Copies of all lines containing the string "نفسه" are needed from the data below.
BEGIN MATERIALS PROVIDED
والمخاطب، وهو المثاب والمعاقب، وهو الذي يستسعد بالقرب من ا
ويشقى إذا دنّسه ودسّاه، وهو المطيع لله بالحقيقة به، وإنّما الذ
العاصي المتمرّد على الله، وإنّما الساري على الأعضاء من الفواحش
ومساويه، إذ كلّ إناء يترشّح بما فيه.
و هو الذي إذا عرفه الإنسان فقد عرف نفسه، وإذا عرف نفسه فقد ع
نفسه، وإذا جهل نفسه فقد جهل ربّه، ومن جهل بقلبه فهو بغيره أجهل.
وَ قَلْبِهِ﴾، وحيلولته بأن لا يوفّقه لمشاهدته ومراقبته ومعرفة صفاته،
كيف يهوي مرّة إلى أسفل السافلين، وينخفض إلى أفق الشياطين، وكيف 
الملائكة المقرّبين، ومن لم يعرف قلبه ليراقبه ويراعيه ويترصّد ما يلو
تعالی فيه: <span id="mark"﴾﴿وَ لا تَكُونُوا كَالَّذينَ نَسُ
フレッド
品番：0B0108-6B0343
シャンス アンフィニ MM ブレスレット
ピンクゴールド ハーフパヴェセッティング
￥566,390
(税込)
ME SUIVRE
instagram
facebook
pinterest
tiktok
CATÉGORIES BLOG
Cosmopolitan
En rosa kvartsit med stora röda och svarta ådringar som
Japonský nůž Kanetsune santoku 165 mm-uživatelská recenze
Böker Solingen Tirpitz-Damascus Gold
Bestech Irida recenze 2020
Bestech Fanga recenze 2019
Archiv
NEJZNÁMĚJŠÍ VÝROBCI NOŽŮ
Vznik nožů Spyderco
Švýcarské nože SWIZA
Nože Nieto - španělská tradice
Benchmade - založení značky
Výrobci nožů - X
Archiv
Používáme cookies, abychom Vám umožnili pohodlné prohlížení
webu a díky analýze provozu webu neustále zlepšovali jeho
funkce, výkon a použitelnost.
END MATERIALS PROVIDED
(SOLUTION TO THE EXERCISE):
و هو الذي إذا عرفه الإنسان فقد عرف نفسه، وإذا عرف نفسه فقد ع
نفسه، وإذا جهل نفسه فقد جهل ربّه، ومن جهل بقلبه فهو بغيره أجهل.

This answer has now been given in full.